The guidance goes over the principles of GMMPs and explains standardized procedures for requesting, preparing, scheduling, conducting and documenting meetings. It was updated in accordance with the Prescription Drug User Fee Act (PDUFA) Reauthorization Performance Goals and Procedures FY 2013 through 2017, and revises the 2009-issued Formal Meetings Between the FDA and Sponsors or Applicants. Among noteworthy amendments were the addition of a written response meeting format for pre-IND applications and Type C meetings, the addition of a meeting package in Type A meeting requests, and the designation as a Type B meeting about risk evaluation and mitigation strategies or post-marketing requirements occurring beyond the context of the review of a marketing application, among others.
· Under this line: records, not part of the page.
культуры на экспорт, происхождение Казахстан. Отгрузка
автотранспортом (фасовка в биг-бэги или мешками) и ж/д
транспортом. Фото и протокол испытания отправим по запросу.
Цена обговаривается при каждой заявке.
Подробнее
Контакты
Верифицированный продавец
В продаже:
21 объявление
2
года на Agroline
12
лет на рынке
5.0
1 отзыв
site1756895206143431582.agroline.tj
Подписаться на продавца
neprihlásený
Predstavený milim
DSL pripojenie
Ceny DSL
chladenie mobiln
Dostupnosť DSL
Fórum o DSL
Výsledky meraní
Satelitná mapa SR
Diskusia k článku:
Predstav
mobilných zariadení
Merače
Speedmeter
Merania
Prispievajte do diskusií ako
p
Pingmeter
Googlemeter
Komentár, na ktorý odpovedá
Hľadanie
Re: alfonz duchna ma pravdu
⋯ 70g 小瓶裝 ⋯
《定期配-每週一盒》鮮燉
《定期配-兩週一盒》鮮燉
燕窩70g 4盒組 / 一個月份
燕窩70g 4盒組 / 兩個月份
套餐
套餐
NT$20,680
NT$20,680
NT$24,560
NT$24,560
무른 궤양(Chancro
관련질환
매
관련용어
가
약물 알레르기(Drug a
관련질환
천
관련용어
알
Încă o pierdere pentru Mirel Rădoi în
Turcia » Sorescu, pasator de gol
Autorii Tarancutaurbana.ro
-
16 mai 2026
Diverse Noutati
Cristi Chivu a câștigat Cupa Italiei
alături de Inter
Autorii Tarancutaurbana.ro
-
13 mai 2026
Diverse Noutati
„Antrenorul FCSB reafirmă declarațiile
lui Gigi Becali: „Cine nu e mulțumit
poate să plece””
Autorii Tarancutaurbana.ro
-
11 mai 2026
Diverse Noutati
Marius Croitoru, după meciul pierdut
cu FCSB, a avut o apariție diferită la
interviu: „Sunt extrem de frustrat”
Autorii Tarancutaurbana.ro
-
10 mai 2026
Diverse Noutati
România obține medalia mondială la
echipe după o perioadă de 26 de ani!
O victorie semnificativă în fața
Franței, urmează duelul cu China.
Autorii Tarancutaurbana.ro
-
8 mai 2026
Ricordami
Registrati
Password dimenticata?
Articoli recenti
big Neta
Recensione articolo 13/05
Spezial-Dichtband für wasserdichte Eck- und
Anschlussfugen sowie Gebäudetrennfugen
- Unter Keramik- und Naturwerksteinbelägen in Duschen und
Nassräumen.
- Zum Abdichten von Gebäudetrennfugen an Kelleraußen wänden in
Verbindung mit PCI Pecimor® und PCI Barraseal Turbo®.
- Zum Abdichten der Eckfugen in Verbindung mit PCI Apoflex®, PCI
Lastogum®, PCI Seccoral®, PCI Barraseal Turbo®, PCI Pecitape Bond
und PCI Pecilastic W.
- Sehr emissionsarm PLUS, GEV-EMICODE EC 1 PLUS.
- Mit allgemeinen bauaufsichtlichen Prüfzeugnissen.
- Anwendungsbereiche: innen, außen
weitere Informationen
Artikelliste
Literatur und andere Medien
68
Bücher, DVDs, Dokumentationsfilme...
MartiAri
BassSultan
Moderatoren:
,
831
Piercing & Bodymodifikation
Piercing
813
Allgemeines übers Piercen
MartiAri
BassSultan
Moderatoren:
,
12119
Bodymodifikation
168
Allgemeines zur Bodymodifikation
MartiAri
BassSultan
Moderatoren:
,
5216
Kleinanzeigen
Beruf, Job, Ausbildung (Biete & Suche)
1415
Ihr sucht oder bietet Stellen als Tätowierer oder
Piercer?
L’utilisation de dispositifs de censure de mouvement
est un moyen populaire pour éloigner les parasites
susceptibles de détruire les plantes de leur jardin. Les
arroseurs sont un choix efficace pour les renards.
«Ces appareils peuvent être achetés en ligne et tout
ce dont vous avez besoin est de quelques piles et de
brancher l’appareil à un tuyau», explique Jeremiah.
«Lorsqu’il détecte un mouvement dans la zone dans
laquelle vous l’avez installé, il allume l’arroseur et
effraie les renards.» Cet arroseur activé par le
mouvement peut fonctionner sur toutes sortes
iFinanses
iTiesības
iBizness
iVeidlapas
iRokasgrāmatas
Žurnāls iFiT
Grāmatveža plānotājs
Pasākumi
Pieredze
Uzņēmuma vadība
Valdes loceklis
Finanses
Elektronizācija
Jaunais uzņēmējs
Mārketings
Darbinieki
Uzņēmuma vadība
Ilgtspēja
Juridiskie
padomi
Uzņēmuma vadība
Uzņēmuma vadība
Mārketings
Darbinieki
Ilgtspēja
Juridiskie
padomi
Specifically, the document lays out the FDA’s expectations regarding meeting requests, including how they should be submitted and what information should be included, and goes over its process for evaluating requests, including what happens when a meeting is denied or granted. Requesters are advised to include 13 pieces of information when requesting a meeting, including its purpose and objective, a proposed agenda and list of questions, and the meeting type – even though the CBER or the CDER will ultimately determine this. Companies requesting type A meetings can expect a response within 14 days of receipt, while those requesting types B and C meetings will receive a response within 21 days.

Examples of circumstances under which companies should reschedule or cancel are also provided. The FDA recommends that companies reschedule when the submission of a meeting package is delayed or a critical attendee can no longer attend at the scheduled time, and cancel when the package isn’t received in the specified time frame or it’s totally inadequate.

The document also provides guidance on meeting packages, including the timing of submissions per meeting type, and where and how many copies should be sent. The FDA lists 11 key pieces of information that the meeting package should contain, and advises companies to organize the package in accordance with the proposed agenda. The guidance advises companies to include summary information about the product as well as the results of relevant studies and trials, specifying that the description of a result as “significant” is inadequate. The document also notes that the whole package content must support the meeting’s objective, and finishes by covering pre-meetings and communications, meeting conduct and documentation, and resolution of disputes regarding meeting minutes.